Por mi corta experiencia como docente, tenía temor de «vacunar» a los alumnos contra el diseño editorial, así que me preguntaba cómo podría invitarlos a que ellos mismos fueran los que se cuestionaran acerca del acierto o desacierto de sus decisiones. ¿Cómo inducirlos a que, aparte de jueces se forzaran a ver más allá y le sacaran «punta al ojo»? ¿Cómo explicarles un método para abordar un problema, y a la vez precisarles que no existen recetas que garanticen un resultado?

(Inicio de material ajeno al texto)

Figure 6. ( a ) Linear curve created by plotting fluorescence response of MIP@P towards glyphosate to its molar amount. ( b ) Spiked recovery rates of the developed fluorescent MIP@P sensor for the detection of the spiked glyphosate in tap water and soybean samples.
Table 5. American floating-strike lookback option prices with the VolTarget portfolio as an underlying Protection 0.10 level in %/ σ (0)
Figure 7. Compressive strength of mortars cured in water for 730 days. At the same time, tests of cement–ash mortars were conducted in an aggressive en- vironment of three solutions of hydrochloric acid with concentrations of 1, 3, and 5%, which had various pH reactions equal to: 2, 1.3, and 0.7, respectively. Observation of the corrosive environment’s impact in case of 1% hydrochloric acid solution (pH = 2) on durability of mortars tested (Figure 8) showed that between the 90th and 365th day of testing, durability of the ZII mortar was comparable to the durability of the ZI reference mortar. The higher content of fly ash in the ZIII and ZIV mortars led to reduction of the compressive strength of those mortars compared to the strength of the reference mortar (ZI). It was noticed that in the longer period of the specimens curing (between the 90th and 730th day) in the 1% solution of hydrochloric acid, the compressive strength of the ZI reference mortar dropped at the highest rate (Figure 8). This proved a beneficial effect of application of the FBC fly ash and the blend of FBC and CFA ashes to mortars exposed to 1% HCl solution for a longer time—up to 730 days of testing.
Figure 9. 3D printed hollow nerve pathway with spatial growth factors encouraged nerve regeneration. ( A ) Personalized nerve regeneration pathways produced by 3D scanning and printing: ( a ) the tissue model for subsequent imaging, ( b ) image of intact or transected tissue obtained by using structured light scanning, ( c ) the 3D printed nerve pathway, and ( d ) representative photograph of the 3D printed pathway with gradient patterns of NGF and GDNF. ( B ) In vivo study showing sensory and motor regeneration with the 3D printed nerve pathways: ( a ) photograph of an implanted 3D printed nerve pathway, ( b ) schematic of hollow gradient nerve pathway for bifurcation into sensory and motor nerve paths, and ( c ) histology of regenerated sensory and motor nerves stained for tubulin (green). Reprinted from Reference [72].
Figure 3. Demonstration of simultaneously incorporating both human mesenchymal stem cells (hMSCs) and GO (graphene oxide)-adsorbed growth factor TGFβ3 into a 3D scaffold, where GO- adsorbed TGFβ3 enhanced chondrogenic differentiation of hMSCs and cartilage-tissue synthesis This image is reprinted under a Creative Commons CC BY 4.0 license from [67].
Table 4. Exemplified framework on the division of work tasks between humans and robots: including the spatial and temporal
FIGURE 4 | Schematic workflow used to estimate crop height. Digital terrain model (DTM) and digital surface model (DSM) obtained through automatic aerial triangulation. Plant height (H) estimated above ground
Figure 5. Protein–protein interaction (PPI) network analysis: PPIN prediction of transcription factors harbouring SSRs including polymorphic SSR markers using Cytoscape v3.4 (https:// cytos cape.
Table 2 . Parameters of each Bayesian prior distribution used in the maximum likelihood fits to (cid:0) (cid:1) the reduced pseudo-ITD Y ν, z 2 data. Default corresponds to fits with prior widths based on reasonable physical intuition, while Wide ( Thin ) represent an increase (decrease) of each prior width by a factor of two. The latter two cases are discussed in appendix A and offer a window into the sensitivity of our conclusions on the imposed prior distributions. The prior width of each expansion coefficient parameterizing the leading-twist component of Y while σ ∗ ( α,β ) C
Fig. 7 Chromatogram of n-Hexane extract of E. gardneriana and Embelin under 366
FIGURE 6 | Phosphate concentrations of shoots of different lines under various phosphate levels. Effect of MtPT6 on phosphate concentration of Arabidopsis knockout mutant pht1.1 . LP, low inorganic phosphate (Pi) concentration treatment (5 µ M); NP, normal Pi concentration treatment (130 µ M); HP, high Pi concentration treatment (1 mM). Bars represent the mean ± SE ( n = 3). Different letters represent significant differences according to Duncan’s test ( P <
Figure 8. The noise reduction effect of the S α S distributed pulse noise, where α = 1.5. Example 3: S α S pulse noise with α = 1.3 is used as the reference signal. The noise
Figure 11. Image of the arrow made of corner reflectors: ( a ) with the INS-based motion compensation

¿Cómo empezar? Bien, pues mezclando las tres formas de aprendizaje. Por ejemplo, exponer la parte teórica del tema, observar y analizar lo que otros han hecho o dicho sobre él, para después aplicar eso mismo y aun hacer propuestas innovadoras pero fundamentadas, para luego volver a observar y analizar. El paso siguiente sería confrontar los resultados. De manera que sabía que debía enseñar a mis alumnos cómo empezar a sustentar sus descubrimientos, y no con simples intuiciones, sus aciertos y sus áreas de oportunidad. De esta forma, con el continuo ejercicio, les ayudaría a sentar las bases para que en un futuro pudieran no sólo hacer, sino también proyectar, refiriéndoles que, como dice Otl Aicher (1994) «un pensador es algo mejor que un hacedor, quien organiza es más que quien produce».
Así pues, volví a ver las hojas apuntaladas con tachuelas, aprovechando que tenía la atención del auditorio, y con mi libreta de apuntes en la mano cité a Le Comte (2004):
«Una página de texto bien compuesta o diseñada depende más del conocimiento del uso tipográfico que de la inspiración o del talento».
Hay entonces mucho en qué trabajar, sin duda. La atención bien puesta de mi auditorio no logró otra cosa sino emocionarme, pensando en cómo crecerían las propuestas que estaban ahí expuestas y en lo que podrían convertirse.
Proyectar, pensar, organizar, comunicar, hacer, usar, comprobar son, a final de cuentas, las palabras que se quedan en mi mente, se combinan entre sí divertidas y arriesgadas.
El reto es entonces, hasta donde logro vislumbrar, hacerlas nuestras y aplicarlas en nuestros proyectos actuales y futuros de trabajo, y creo que también de vida.